-------- Records

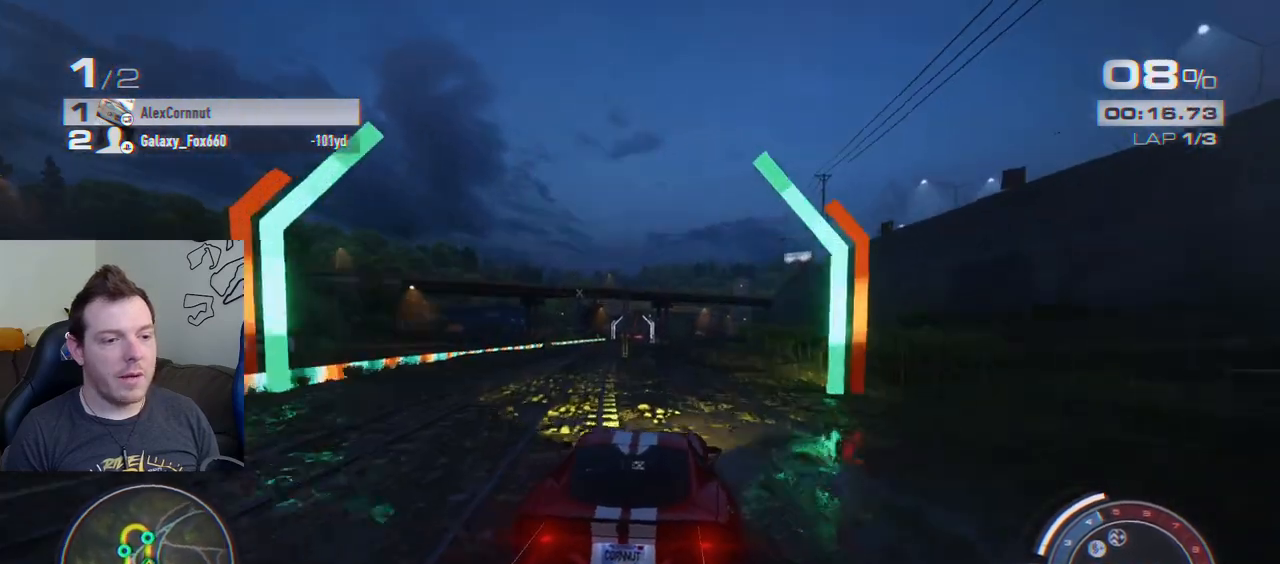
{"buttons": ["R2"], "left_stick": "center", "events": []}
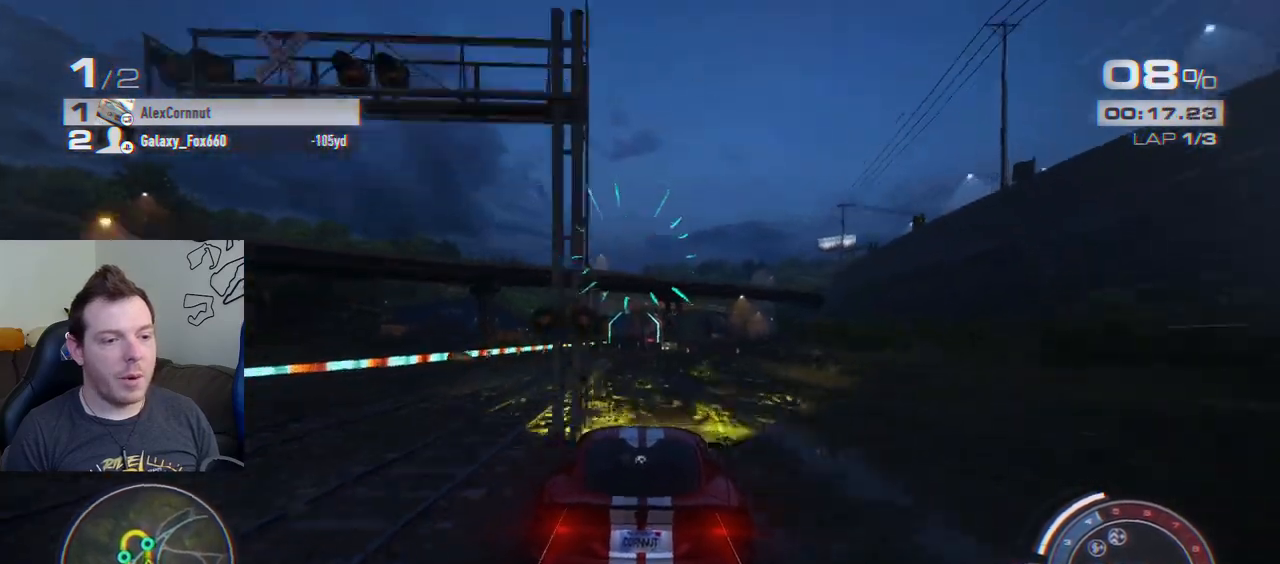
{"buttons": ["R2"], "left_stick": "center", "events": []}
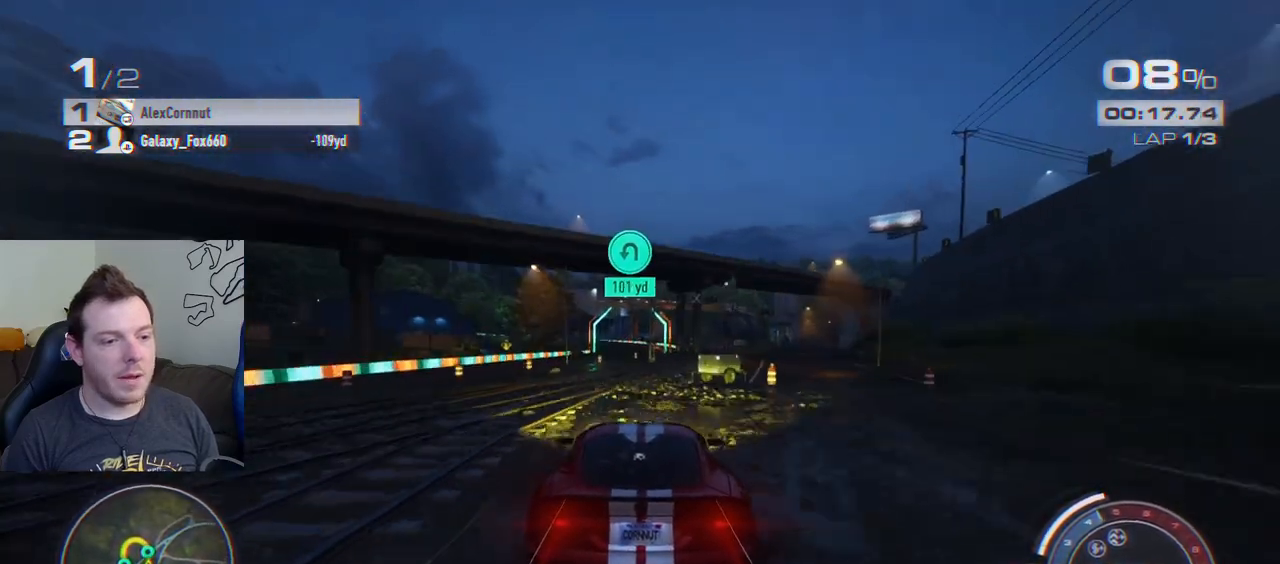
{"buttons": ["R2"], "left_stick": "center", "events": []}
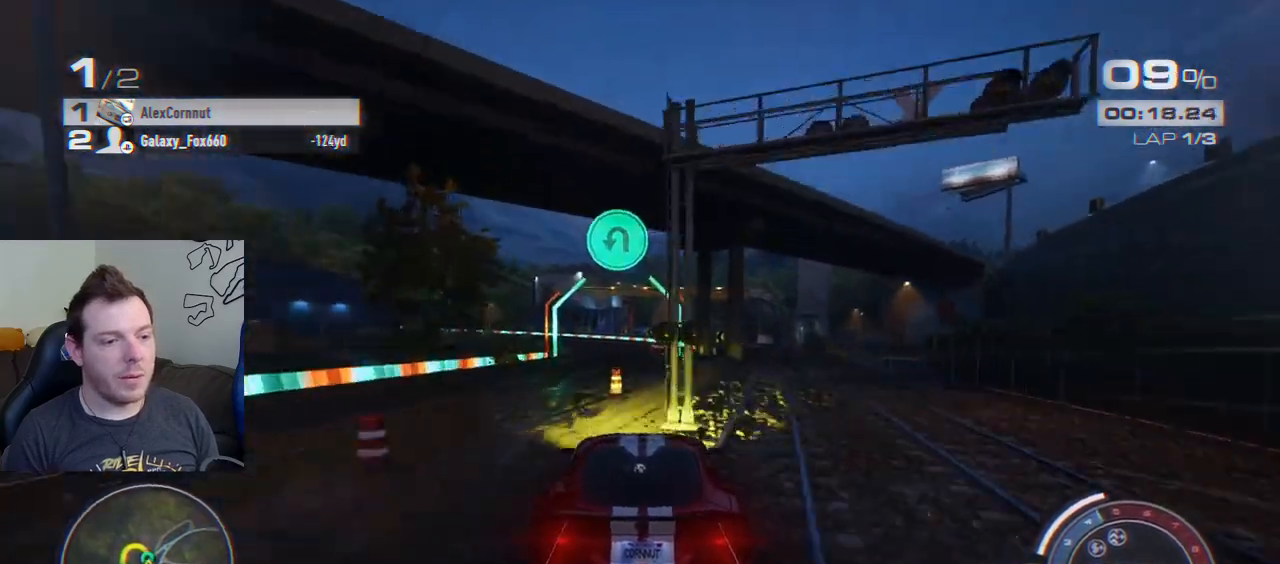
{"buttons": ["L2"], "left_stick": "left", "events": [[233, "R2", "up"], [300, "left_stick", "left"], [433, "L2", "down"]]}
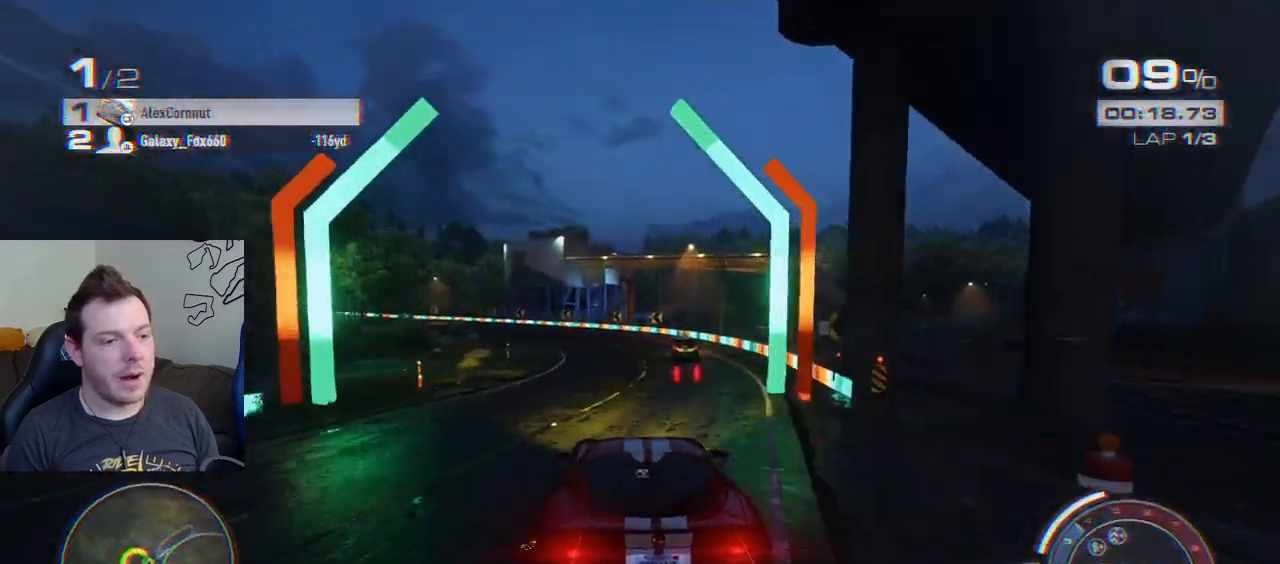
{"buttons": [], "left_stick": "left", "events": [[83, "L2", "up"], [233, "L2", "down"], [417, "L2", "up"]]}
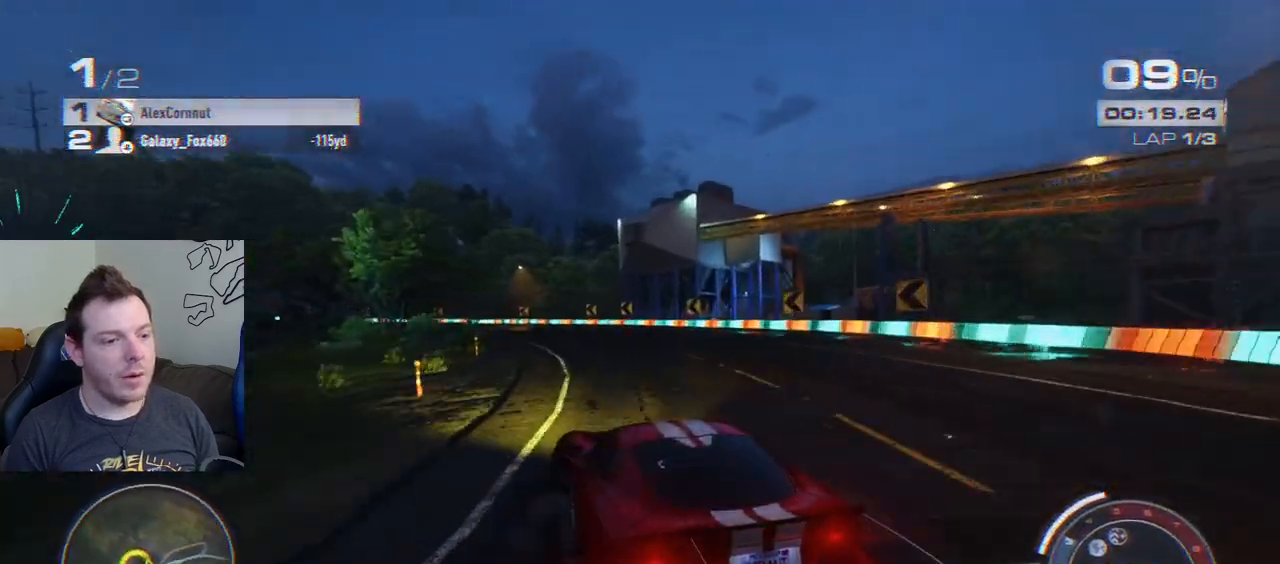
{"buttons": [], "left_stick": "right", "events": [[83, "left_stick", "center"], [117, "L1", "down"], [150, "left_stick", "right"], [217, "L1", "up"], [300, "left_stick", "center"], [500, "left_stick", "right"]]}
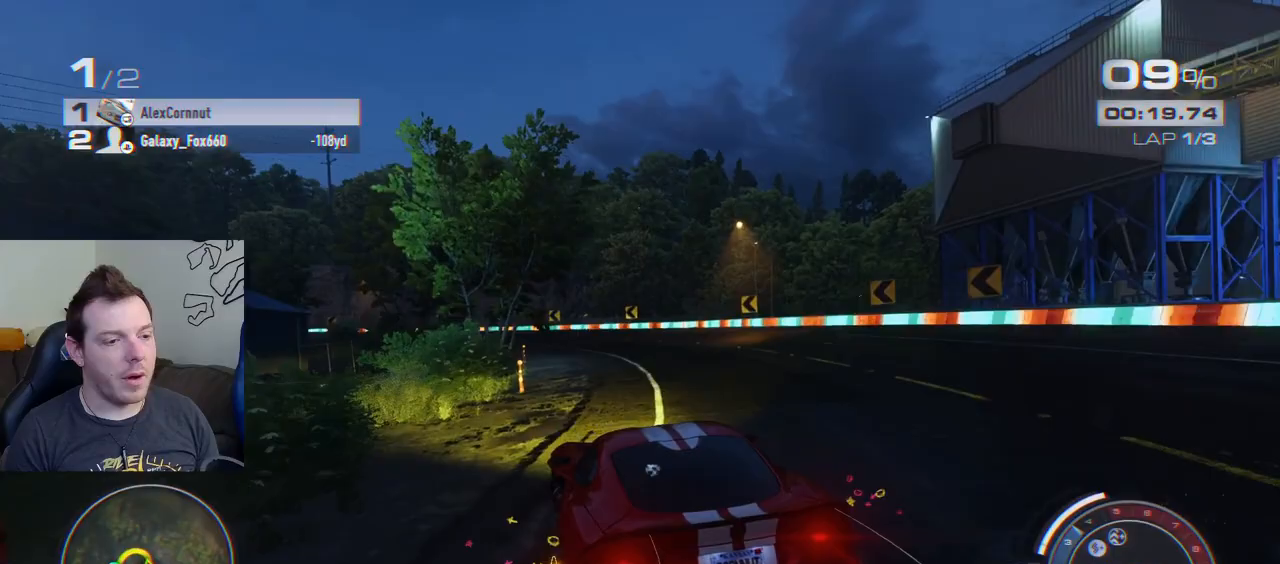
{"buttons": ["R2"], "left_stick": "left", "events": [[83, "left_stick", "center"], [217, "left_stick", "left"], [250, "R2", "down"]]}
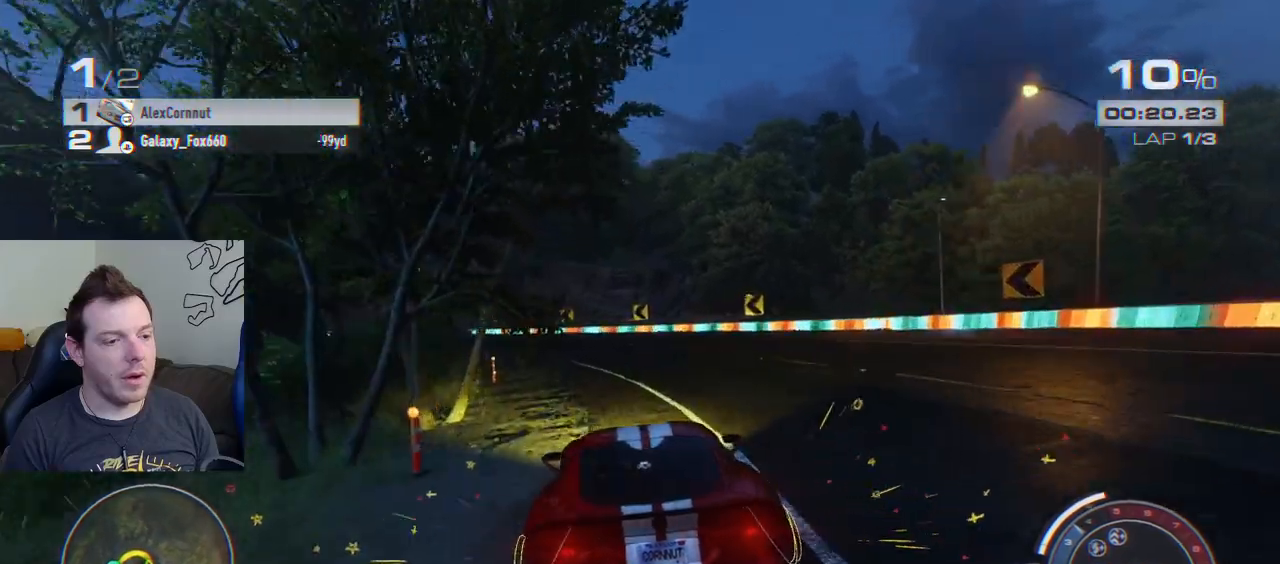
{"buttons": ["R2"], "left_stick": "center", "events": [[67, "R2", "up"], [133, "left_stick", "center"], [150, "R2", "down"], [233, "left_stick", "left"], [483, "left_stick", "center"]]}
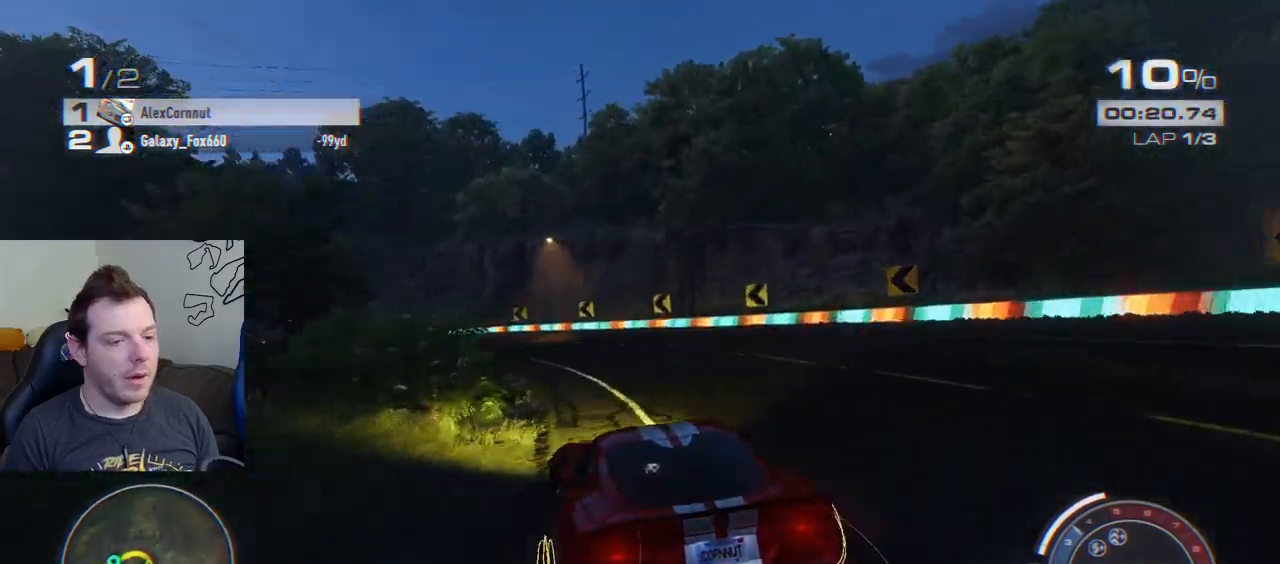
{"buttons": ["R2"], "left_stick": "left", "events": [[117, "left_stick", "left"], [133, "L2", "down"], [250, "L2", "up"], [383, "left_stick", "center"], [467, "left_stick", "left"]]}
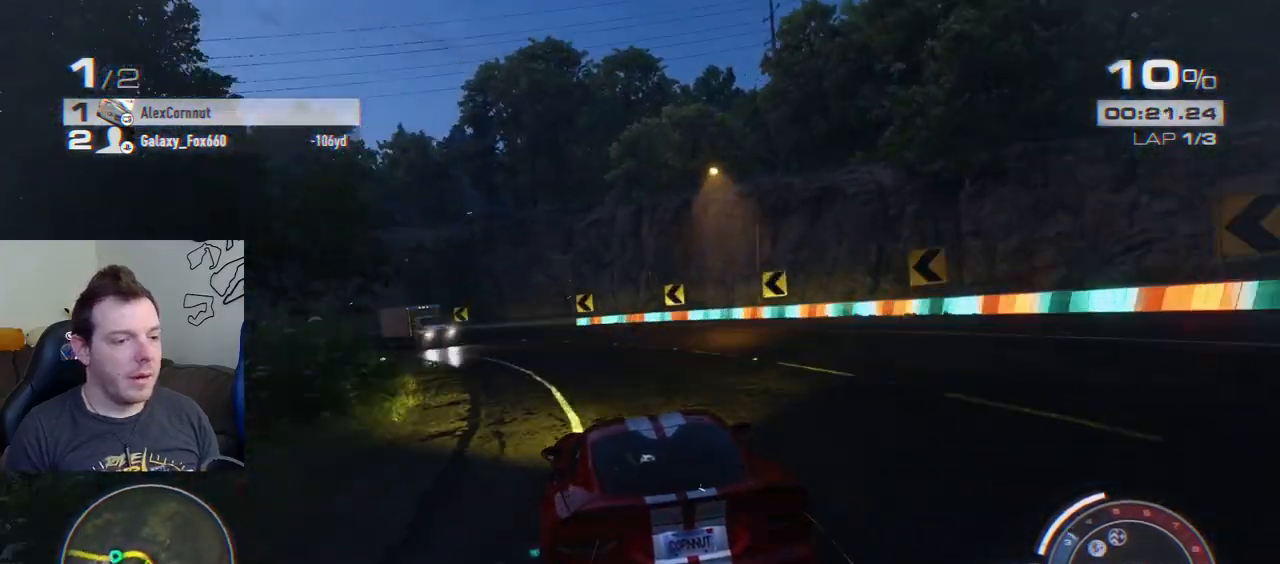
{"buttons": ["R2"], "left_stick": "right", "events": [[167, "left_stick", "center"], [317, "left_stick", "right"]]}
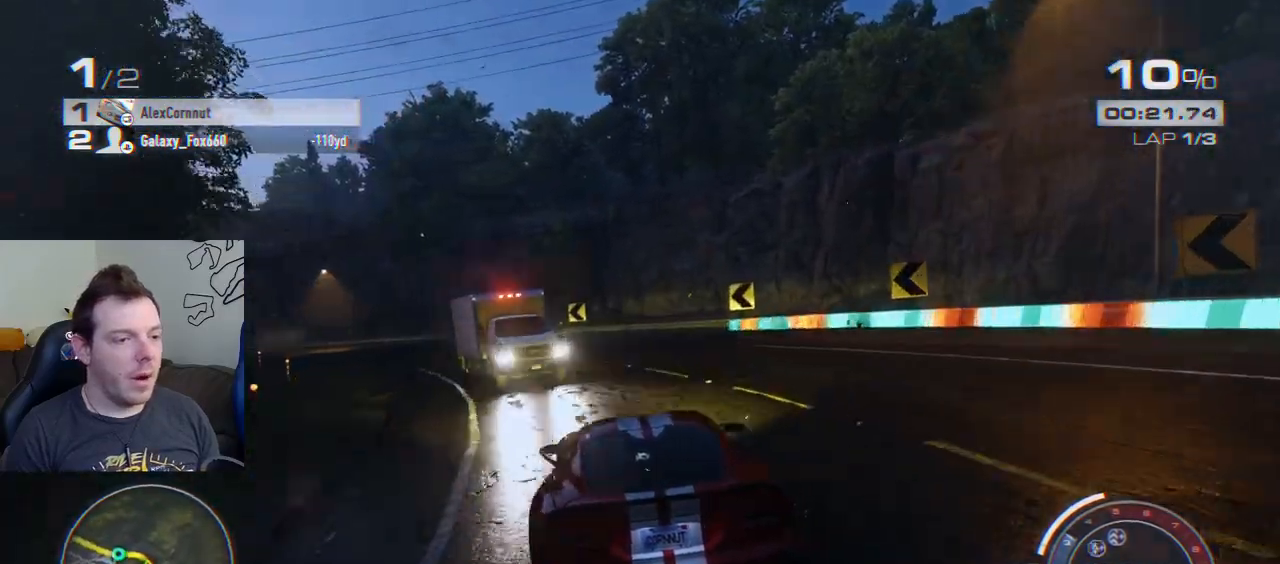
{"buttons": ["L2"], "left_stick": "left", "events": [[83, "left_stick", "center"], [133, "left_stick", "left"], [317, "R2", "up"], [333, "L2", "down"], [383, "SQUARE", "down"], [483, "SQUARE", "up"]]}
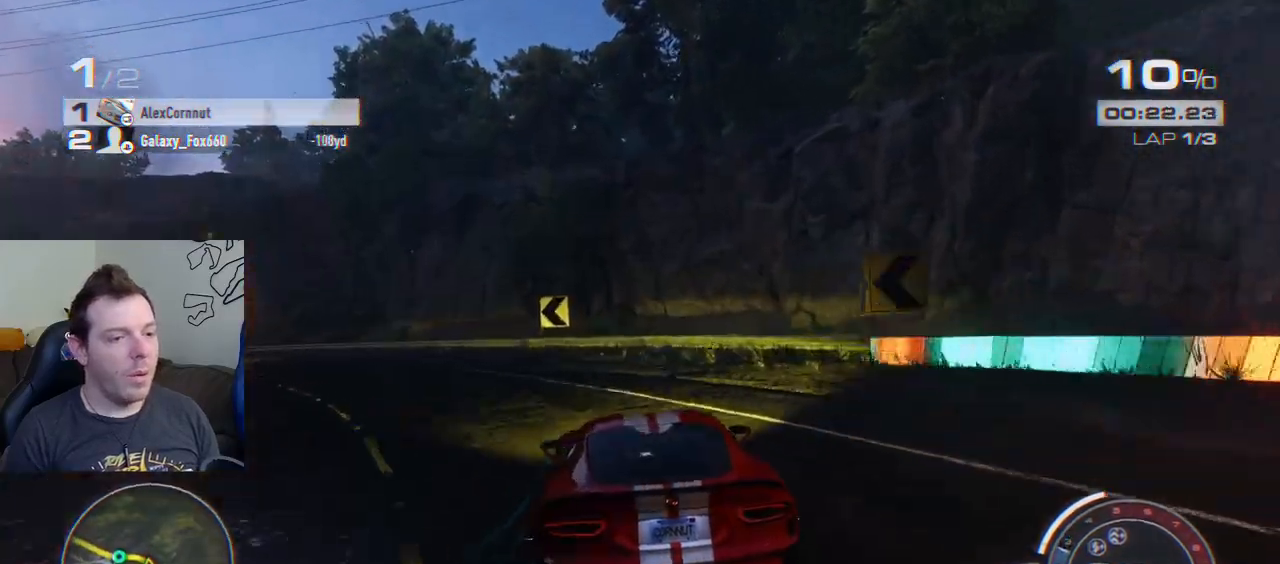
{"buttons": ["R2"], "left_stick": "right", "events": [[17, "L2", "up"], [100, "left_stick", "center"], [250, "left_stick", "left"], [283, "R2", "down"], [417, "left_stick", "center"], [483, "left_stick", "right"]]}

----------------

→ **What this task involves**:
Please output every line of the listing as it stands, and omit its images.

→ **The answer**:
{"buttons": ["R2"], "left_stick": "center", "events": []}
{"buttons": ["R2"], "left_stick": "center", "events": []}
{"buttons": ["R2"], "left_stick": "center", "events": []}
{"buttons": ["L2"], "left_stick": "left", "events": [[233, "R2", "up"], [300, "left_stick", "left"], [433, "L2", "down"]]}
{"buttons": [], "left_stick": "left", "events": [[83, "L2", "up"], [233, "L2", "down"], [417, "L2", "up"]]}
{"buttons": [], "left_stick": "right", "events": [[83, "left_stick", "center"], [117, "L1", "down"], [150, "left_stick", "right"], [217, "L1", "up"], [300, "left_stick", "center"], [500, "left_stick", "right"]]}
{"buttons": ["R2"], "left_stick": "left", "events": [[83, "left_stick", "center"], [217, "left_stick", "left"], [250, "R2", "down"]]}
{"buttons": ["R2"], "left_stick": "center", "events": [[67, "R2", "up"], [133, "left_stick", "center"], [150, "R2", "down"], [233, "left_stick", "left"], [483, "left_stick", "center"]]}
{"buttons": ["R2"], "left_stick": "left", "events": [[117, "left_stick", "left"], [133, "L2", "down"], [250, "L2", "up"], [383, "left_stick", "center"], [467, "left_stick", "left"]]}
{"buttons": ["R2"], "left_stick": "right", "events": [[167, "left_stick", "center"], [317, "left_stick", "right"]]}
{"buttons": ["L2"], "left_stick": "left", "events": [[83, "left_stick", "center"], [133, "left_stick", "left"], [317, "R2", "up"], [333, "L2", "down"], [383, "SQUARE", "down"], [483, "SQUARE", "up"]]}
{"buttons": ["R2"], "left_stick": "right", "events": [[17, "L2", "up"], [100, "left_stick", "center"], [250, "left_stick", "left"], [283, "R2", "down"], [417, "left_stick", "center"], [483, "left_stick", "right"]]}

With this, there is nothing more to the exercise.